Introducing the interesting ideas of seaborn
seaborn designs drawing methods from the two perspectives of axes and figures. The grouping of the functions to be drawn is as shown in the figure, and detailed drawing (by the function on the axes side) can be collectively controlled by rel, dis, cat (function on the figure side). Of course, you can also use it by calling individual functions.
In the function on the figure side that manages collectively, you can automatically generate the number of canvases you want to draw, perform grouping processing, and divide the drawing unit (facet).
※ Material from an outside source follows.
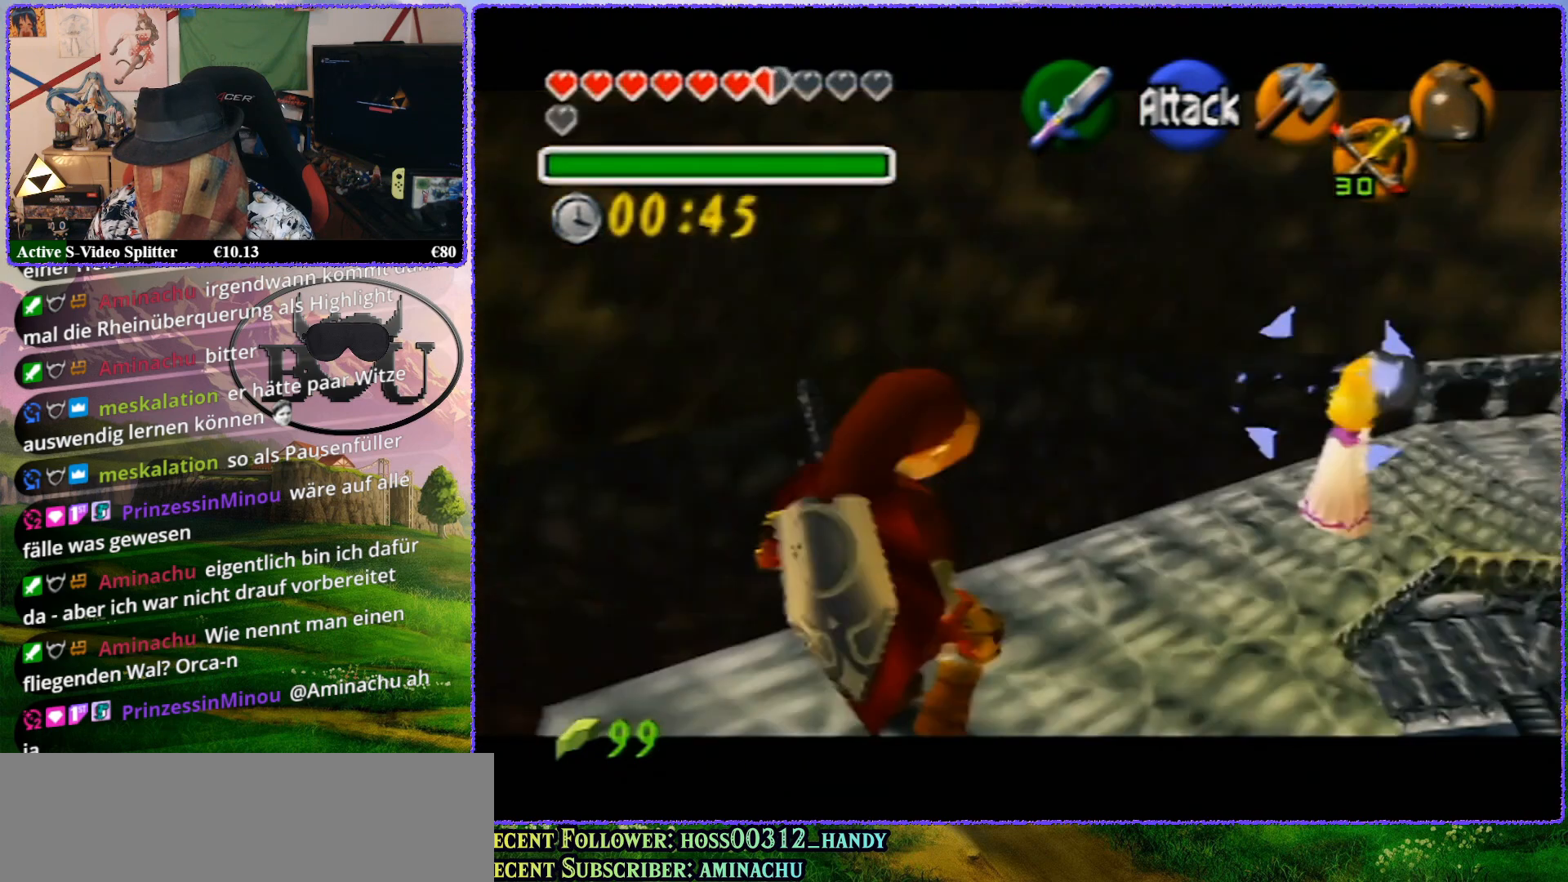
{"buttons": ["Z"], "left_stick": "center", "events": [[317, "left_stick", "center"]]}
Also, in the functions on the axes side (unless specified) ・ It is difficult to change the name of the axis ・ The legend is shown in the figure.
There are problems such as. If it is a function on the figure side, treat the axis and case law as different things, You can easily control labels and precedents in one line by using set_axis_labels and so on.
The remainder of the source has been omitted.